Several weeks ago, I was feigning for artichoke dip badly enough to update my facebook status to that effect. A few days and still no artichoke dip for me later, my friend Linda warned me that she was going to stop reading my facebook updates, as the most recent one had sent her on an artichoke dip bender. Just trying to picture her in the middle of an “artichoke dip bender” made me laugh, as I imagined my petite friend taking on bowl after bowl of hollowed out sourdough rounds filled to the brim with steaming hot dip.
Then I thought about the mayonnaise. And the cream cheese. And the sour cream. And suddenly, I decided I wasn’t really interested in artichoke dip anymore.

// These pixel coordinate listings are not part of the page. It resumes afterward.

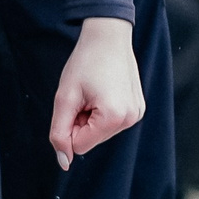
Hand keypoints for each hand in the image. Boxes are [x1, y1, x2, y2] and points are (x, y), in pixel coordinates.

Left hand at [49, 16, 145, 169]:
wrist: (108, 35)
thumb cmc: (85, 62)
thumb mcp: (65, 97)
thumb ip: (60, 132)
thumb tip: (64, 163)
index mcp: (114, 117)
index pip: (79, 146)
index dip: (70, 125)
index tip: (75, 101)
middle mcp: (131, 119)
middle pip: (92, 140)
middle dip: (82, 121)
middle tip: (85, 94)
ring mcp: (137, 114)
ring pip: (101, 133)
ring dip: (91, 117)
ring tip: (94, 91)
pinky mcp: (138, 109)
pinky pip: (112, 123)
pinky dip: (102, 112)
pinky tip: (104, 91)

Several weeks later, it’s mid-holiday season, that fabulously creamy dip trio is everywhere, and my artichoke dip craving has resurfaced. Normally, I bump up my running regimen around this time of year so that I can enjoy the rich dips, buttery candies, sugary cookies, and syrupy cocktails without ballooning out of my pants. But thanks to some intense hip and ankle pain causing my physical therapist to outlaw most forms of exercise except for short, flat walks, I’m totally screwed this year.

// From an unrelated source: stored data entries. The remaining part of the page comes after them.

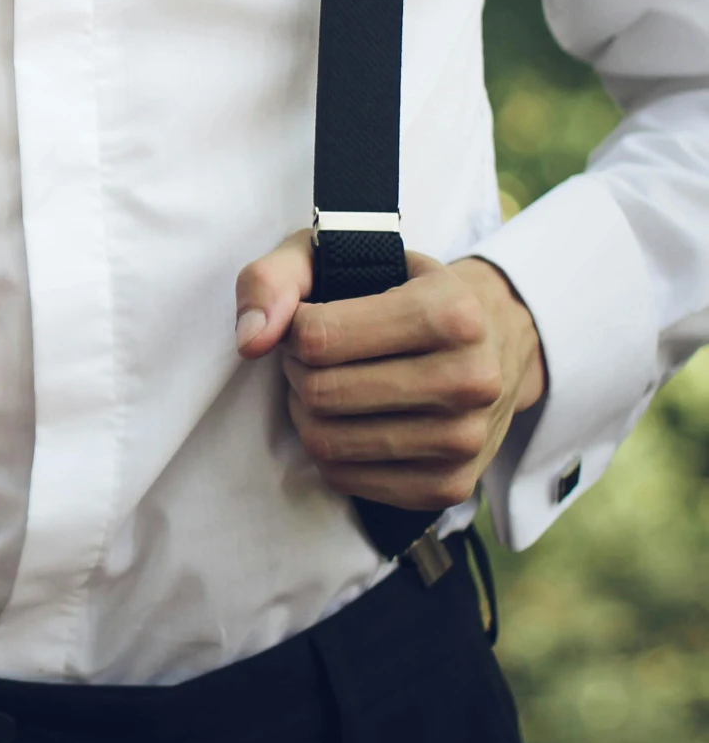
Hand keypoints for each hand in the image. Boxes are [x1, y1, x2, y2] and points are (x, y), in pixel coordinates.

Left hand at [236, 231, 545, 510]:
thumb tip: (250, 341)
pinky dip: (329, 452)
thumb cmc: (399, 290)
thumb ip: (275, 279)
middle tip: (314, 356)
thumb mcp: (336, 256)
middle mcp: (471, 379)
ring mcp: (465, 439)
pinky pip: (346, 480)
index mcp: (452, 313)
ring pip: (328, 442)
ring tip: (330, 384)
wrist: (493, 340)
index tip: (309, 320)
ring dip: (307, 413)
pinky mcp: (451, 486)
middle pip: (321, 393)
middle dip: (297, 371)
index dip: (292, 330)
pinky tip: (348, 421)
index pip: (318, 338)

But it’s okay. Things can’t be all that bad when I recently passed the bar exam, got engaged, and received an offer for my dream job – a legal-business hybrid position at BlogHer – just one hour before getting sworn in as a member of the State Bar of California. Seriously. 2010 was a stressful year, but the last few months have made everything worth it. Especially now that I’ve come up with an artichoke dip that I can enjoy guilt-free.
Mild flavored cannellini beans are the secret ingredient that make this dip both creamy and healthy. Mashed into a paste, the beans melt into the dip once heated and basically disappear, with the only evidence of their contribution to this dip being the hearty creaminess they leave behind. The bean paste also helps fill you up faster and keep you full longer than usual, while slightly thickening the largely artichoke- and Greek yogurt-based dip.
Just a little bit of light mayo goes a long way, especially when you squeeze in a little lemon juice to add a citrusy tang to the sour cream-reminiscent Greek yogurt. Garlic powder and red pepper flakes add some more complexity to this dip, but keep in mind that the measurements below are merely guidelines, as you may prefer it a bit more garlicky or (if you’re Kristen) a tad spicier with red pepper flakes added before serving for a pop of color on top of the dip.
Running about 350 calories for the entire 2 1/2 cup-batch of hearty, creamy, artichokey goodness, this is one dip you can really sink a piece of rustic sourdough bread your spoon into.
Healthy Artichoke Dip
Makes 2 1/2 cups
I often also add 1 c. of cooked, drained and chopped spinach to this dip, in which case I toss in an additional 1 Tbsp. mayo, 1 Tbsp. lemon juice and 1/4 c. Greek yogurt. Regardless of whether spinach is added, garlic powder and red pepper flakes should be adjusted to your own taste.
1 1/2 c. artichoke hearts, thawed if frozen (low sodium if canned)
1/2 c. cannellini or other white beans, cooked and drained
2 Tbsp. light mayonnaise
1 Tbsp. lemon juice
1/4 tsp. garlic powder
1/8 to 1/4 tsp. red pepper flakes
1/2 c. Greek yogurt (I used 2% Fage brand), room temperature
salt and black pepper to taste
Pour cannellini beans into microwavable serving bowl 1/4 c. at a time. Smash beans into a paste with back of a fork. Add another 1/4 c. of beans and repeat until all are smashed.
Drain defrosted or canned artichoke hearts. Chop, and toss into bowl with the bean paste. Add mayonnaise, lemon juice, garlic powder, and red pepper flakes to the artichoke-bean mixture. Stir until combined. Do ahead: At this point, the bowl can be covered tightly with plastic wrap and refrigerated for up to 3 days before serving.
Right before serving, cook dip in microwave for 2 to 3 minutes until very hot. Add room temperature yogurt and mix well. Serve hot with cubes of rustic bread for dipping. Note: if you need to reheat the dip later on, do so in 30 second intervals, stirring between to make sure Greek yogurt does not overcook and develop a funny consistency.